O’Neill believes that while it may not be fair to compare Bitcoin to traditional stores of value, in recent times, the world’s leading cryptocurrency appears to be shouldering that expectation quite well. In his view, the digital-gold narrative is incredibly strong within the community, with a lot of people truly believing in the technology and actively working to make Bitcoin more valuable, whether by running nodes, mining, writing and reviewing code, or HODLing it.
Additionally, it’s also important to recognize how far Bitcoin has come in relation to various legacy financial systems, with an increasing number of mainstream investors now looking to enter the domain. Providing his insights on the matter, Yoni Assia, founder and CEO of eToro — a social trading and multiasset brokerage company — told Cointelegraph that crypto is no longer just the domain of computer programmers and fintech advocates, adding: “We expect this to continue into 2021 as fears of inflation continue to creep up globally.”
Crypto is not perfect, and that’s fine
While crypto stands to completely redefine the way in which the global financial ecosystem works, it still faces many pertinent issues that need to be ironed out. For example, over the first 10 months of 2020 alone, losses from cryptocurrency thefts, hacks and frauds amounted to a whopping $1.8 billion, according to blockchain forensics company CipherTrace. The company even suggested that 2020 was on track to record the second-highest value in losses linked to crypto crimes, exceeding $4.5 billion.
Furthermore, due to regulatory uncertainty, crypto continues to be used by certain sections of society as a means of tax evasion. For example, the United States Justice Department recently indicted John McAfee, an antivirus software creator and crypto proponent, accusing him of tax fraud worth millions of dollars linked to his crypto proceeds between 2014 to 2018. Furthermore, CryptoYoda believes that in its current state, the industry is far from perfect, adding:
“Scalability is a major issue. Similarly, state-level attacks pose another major risk, with such issues most likely rising as the industry grows from strength to strength. While the technology in itself is positioned well for such attacks, individuals are not. The greatest risk I see in this market is the forcing of KYC on every exchange and individual, which undermines the promise of cryptocurrency.”
That being said, fiat currencies are also used by criminals; however, in such scenarios, the “fiat is for criminals” argument is never drawn out. For example, according to a recent BBC report, HSBC allowed tech-savvy scamsters to transfer millions of dollars around the world even after it had learned of their ploy.
The leaked documents claim HSBC moved around $80 million through its U.S. business to its accounts in Hong Kong between 2013 and 2014. What’s even more surprising is that the endeavor kicked off right after the banking institution was fined a whopping $1.9 billion in the U.S. over money laundering charges. Other reports have also suggested that banks such as JPMorgan Chase and Standard Chartered have too been implicated in moving some $2 trillion of “dirty money” between 1999 and 2017.
So, it seems that both the traditional and crypto worlds only manage to see the speck in their brother’s eye but not the log in their own. Furthermore, since there are fewer well-known advocates for crypto in comparison with traditional finance, it’s of no surprise that the aspiring blockchain sector is losing out on the media spin war. As a result, many common misconceptions continue to seep into the consciousness of the masses, ultimately damaging the perception and delaying the adoption of the technologies.

[Short-answer chart tasks]
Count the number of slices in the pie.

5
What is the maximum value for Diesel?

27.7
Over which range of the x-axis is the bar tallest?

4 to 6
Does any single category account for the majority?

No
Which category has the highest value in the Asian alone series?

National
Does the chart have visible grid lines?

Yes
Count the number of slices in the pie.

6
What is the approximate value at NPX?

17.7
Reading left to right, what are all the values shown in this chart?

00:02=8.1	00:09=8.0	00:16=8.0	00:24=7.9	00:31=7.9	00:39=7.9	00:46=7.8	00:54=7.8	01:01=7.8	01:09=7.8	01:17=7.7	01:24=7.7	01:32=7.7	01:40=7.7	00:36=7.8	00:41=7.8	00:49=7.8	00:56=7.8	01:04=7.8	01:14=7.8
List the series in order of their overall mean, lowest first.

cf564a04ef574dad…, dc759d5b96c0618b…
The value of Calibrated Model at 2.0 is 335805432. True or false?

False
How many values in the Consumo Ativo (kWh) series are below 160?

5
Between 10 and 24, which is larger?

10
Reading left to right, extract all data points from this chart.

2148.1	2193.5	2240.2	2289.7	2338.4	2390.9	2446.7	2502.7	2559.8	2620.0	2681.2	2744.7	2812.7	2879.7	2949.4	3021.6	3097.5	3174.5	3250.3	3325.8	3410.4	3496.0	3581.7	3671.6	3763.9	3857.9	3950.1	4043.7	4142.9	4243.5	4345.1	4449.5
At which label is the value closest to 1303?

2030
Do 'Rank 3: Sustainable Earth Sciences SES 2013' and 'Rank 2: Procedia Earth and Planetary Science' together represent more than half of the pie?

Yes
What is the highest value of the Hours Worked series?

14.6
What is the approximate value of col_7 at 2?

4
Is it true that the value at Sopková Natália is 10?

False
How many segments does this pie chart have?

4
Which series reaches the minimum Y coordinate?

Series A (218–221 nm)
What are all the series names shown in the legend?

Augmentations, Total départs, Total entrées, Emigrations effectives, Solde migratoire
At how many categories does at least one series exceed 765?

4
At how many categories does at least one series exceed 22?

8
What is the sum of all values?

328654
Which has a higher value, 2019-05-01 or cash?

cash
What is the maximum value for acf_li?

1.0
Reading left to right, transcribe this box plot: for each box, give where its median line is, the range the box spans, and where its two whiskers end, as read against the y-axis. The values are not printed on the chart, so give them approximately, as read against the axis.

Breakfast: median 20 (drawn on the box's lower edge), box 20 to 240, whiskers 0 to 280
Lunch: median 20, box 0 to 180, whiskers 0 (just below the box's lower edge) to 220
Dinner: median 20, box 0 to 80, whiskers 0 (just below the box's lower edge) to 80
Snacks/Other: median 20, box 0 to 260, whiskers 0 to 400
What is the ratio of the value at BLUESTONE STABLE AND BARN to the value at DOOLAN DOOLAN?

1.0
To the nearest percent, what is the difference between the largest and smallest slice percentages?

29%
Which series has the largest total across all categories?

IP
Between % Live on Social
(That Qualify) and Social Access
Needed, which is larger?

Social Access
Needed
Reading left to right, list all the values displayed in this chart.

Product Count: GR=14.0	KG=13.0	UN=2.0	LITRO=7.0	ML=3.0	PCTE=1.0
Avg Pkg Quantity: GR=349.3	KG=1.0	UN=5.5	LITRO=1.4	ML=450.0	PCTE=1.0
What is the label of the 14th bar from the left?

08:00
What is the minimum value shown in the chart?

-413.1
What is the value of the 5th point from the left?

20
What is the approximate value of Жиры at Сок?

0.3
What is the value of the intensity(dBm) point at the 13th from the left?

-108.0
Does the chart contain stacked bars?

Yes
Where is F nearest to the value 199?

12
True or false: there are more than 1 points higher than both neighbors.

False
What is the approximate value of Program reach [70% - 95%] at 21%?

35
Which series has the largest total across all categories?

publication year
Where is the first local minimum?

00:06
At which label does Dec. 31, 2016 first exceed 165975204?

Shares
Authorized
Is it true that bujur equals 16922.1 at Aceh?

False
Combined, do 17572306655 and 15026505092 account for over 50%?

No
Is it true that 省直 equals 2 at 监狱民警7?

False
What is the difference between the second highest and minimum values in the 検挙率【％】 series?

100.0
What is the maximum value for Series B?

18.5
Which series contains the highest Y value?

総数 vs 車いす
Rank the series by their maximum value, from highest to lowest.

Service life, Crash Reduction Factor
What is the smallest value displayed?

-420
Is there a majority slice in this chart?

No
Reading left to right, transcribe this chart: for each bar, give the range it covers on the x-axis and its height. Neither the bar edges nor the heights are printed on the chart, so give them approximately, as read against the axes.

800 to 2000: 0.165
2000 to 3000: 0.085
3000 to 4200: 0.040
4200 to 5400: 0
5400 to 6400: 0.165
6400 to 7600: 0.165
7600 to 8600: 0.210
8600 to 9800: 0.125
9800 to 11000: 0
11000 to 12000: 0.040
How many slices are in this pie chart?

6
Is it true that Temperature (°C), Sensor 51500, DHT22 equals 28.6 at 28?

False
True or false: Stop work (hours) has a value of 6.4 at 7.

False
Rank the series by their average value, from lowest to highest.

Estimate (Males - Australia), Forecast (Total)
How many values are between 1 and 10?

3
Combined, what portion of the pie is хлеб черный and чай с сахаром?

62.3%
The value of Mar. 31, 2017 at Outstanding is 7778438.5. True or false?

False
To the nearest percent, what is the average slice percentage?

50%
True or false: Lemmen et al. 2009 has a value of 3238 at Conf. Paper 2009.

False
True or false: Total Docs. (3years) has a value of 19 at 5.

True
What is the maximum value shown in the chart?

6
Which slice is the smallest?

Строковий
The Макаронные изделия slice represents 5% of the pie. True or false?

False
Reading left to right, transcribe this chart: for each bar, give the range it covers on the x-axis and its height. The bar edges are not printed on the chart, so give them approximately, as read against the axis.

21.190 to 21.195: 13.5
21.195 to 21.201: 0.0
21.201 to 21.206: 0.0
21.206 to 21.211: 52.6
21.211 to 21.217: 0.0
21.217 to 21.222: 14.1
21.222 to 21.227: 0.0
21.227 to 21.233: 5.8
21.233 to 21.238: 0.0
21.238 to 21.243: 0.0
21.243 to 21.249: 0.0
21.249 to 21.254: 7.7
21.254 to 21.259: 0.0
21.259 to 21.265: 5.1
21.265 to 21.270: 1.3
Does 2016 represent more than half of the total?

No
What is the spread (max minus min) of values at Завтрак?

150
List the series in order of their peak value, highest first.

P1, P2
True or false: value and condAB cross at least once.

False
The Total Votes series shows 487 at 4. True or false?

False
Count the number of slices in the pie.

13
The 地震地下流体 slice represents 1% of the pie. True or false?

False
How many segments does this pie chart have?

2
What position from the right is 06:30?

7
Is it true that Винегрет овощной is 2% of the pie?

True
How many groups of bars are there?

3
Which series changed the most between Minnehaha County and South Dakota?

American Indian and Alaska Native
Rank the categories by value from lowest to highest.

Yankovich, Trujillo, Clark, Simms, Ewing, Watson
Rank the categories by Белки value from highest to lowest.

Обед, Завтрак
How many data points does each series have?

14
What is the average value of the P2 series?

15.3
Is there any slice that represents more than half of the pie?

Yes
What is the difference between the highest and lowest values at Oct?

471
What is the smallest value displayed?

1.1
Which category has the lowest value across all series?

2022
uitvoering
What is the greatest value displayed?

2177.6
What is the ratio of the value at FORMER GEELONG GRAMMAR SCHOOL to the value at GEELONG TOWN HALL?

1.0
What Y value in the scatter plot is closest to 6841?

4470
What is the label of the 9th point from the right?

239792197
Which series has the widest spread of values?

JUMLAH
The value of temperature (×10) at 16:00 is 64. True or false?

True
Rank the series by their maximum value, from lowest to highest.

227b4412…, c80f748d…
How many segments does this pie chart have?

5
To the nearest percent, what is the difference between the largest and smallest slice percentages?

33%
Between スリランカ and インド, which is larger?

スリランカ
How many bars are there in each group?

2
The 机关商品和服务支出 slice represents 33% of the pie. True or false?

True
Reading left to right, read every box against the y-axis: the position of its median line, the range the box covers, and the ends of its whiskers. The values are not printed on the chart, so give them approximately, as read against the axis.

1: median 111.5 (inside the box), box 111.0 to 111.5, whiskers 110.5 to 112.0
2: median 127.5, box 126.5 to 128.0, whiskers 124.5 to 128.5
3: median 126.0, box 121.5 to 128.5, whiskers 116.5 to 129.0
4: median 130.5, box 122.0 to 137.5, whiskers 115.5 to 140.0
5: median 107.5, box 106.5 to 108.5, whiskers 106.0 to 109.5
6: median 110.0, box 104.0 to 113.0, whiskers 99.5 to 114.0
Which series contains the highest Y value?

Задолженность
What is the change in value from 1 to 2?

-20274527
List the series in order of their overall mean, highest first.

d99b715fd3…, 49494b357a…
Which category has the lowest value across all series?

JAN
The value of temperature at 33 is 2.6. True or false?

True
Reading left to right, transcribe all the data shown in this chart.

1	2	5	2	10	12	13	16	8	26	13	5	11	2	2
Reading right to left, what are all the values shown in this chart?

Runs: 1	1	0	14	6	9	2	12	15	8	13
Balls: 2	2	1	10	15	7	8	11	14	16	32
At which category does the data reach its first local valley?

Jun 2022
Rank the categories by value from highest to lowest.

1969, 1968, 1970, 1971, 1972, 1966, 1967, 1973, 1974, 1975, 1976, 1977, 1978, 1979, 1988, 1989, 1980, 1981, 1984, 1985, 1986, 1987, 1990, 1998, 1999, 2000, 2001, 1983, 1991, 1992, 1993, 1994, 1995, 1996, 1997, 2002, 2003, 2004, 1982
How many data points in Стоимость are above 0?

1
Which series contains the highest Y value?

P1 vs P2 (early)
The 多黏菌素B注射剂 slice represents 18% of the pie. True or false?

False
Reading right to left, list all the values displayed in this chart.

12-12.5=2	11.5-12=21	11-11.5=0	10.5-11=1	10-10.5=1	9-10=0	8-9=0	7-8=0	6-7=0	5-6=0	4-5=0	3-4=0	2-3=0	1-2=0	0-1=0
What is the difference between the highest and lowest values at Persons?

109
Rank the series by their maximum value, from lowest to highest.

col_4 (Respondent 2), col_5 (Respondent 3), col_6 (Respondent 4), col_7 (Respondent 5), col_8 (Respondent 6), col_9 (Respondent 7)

- _Task brief_: Copy the crypto article again, beginning at "That being said, fiat" and stopping after "1999 and 2017.", and change "HSBC" to "the bank" throughout.

- _Exercise solution_:
That being said, fiat currencies are also used by criminals; however, in such scenarios, the “fiat is for criminals” argument is never drawn out. For example, according to a recent BBC report, the bank allowed tech-savvy scamsters to transfer millions of dollars around the world even after it had learned of their ploy.
The leaked documents claim the bank moved around $80 million through its U.S. business to its accounts in Hong Kong between 2013 and 2014. What’s even more surprising is that the endeavor kicked off right after the banking institution was fined a whopping $1.9 billion in the U.S. over money laundering charges. Other reports have also suggested that banks such as JPMorgan Chase and Standard Chartered have too been implicated in moving some $2 trillion of “dirty money” between 1999 and 2017.